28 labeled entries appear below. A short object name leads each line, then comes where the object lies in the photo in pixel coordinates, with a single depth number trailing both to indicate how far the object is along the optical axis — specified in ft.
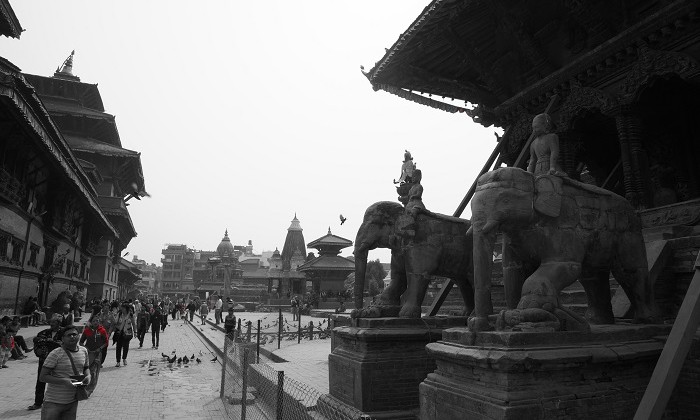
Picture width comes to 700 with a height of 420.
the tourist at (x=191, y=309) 112.88
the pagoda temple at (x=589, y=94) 15.80
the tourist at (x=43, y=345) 24.96
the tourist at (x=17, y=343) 40.04
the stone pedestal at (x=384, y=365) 18.20
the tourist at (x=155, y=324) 58.65
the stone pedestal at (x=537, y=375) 11.71
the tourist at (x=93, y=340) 29.01
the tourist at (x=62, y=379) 17.10
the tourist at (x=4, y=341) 38.09
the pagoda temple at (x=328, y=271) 157.69
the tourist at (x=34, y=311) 56.18
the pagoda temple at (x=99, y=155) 106.52
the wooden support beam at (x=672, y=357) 9.20
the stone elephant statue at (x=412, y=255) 20.67
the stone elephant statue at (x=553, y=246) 13.91
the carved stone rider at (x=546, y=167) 15.02
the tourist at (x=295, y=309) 108.72
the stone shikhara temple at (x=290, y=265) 186.09
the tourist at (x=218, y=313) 92.27
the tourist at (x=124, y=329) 41.86
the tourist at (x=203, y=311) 103.18
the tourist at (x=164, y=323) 81.12
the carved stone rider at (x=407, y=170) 23.11
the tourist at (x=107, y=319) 36.60
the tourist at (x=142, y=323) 58.54
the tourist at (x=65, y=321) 30.42
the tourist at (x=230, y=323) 55.01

- Aim of the exercise: Exactly as they appear, print the lines from the one holding "the stone shikhara" through the final line of the entries, and no others.

- Answer:
the stone shikhara temple at (x=290, y=265) 186.09
the tourist at (x=218, y=313) 92.27
the tourist at (x=124, y=329) 41.86
the tourist at (x=203, y=311) 103.18
the tourist at (x=164, y=323) 81.12
the carved stone rider at (x=407, y=170) 23.11
the tourist at (x=107, y=319) 36.60
the tourist at (x=142, y=323) 58.54
the tourist at (x=65, y=321) 30.42
the tourist at (x=230, y=323) 55.01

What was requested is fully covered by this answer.